Exercise aim
Each line from the one with "right elbow: (241, 94)" through the last line of the records must be output exactly, both ends included.

Records drawn from a dataset
##############################

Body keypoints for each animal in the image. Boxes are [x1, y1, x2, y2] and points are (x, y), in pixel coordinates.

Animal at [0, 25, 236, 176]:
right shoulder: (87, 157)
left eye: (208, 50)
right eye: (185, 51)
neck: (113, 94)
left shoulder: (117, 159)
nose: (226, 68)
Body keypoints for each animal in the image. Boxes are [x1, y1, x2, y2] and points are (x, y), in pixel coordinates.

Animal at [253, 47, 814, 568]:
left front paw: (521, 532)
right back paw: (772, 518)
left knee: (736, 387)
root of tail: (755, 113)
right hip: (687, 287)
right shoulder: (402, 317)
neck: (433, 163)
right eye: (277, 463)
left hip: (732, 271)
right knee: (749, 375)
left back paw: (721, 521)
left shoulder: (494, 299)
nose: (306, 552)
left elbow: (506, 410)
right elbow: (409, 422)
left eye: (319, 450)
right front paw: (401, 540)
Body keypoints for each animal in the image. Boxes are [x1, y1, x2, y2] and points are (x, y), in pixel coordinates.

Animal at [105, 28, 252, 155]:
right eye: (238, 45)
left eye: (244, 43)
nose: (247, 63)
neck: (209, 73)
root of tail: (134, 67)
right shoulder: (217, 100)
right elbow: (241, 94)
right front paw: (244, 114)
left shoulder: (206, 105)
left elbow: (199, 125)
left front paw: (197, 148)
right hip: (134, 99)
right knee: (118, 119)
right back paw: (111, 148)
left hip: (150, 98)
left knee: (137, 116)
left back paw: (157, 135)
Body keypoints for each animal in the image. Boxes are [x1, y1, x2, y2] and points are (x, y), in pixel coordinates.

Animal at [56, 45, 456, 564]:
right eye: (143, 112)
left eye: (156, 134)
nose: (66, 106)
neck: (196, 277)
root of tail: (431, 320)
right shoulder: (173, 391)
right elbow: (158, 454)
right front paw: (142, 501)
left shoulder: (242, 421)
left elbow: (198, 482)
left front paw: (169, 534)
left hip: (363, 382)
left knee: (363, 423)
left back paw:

##############################

Answer for this exercise
right elbow: (241, 94)
right front paw: (244, 114)
left shoulder: (206, 105)
left elbow: (199, 125)
left front paw: (197, 148)
right hip: (134, 99)
right knee: (118, 119)
right back paw: (111, 148)
left hip: (150, 98)
left knee: (137, 116)
left back paw: (157, 135)
Body keypoints for each animal in the image. Boxes are [x1, y1, x2, y2] and points are (x, y), in pixel coordinates.

Animal at [56, 45, 456, 564]:
right eye: (143, 112)
left eye: (156, 134)
nose: (66, 106)
neck: (196, 277)
root of tail: (431, 320)
right shoulder: (173, 391)
right elbow: (158, 454)
right front paw: (142, 501)
left shoulder: (242, 421)
left elbow: (198, 482)
left front paw: (169, 534)
left hip: (363, 382)
left knee: (363, 423)
left back paw:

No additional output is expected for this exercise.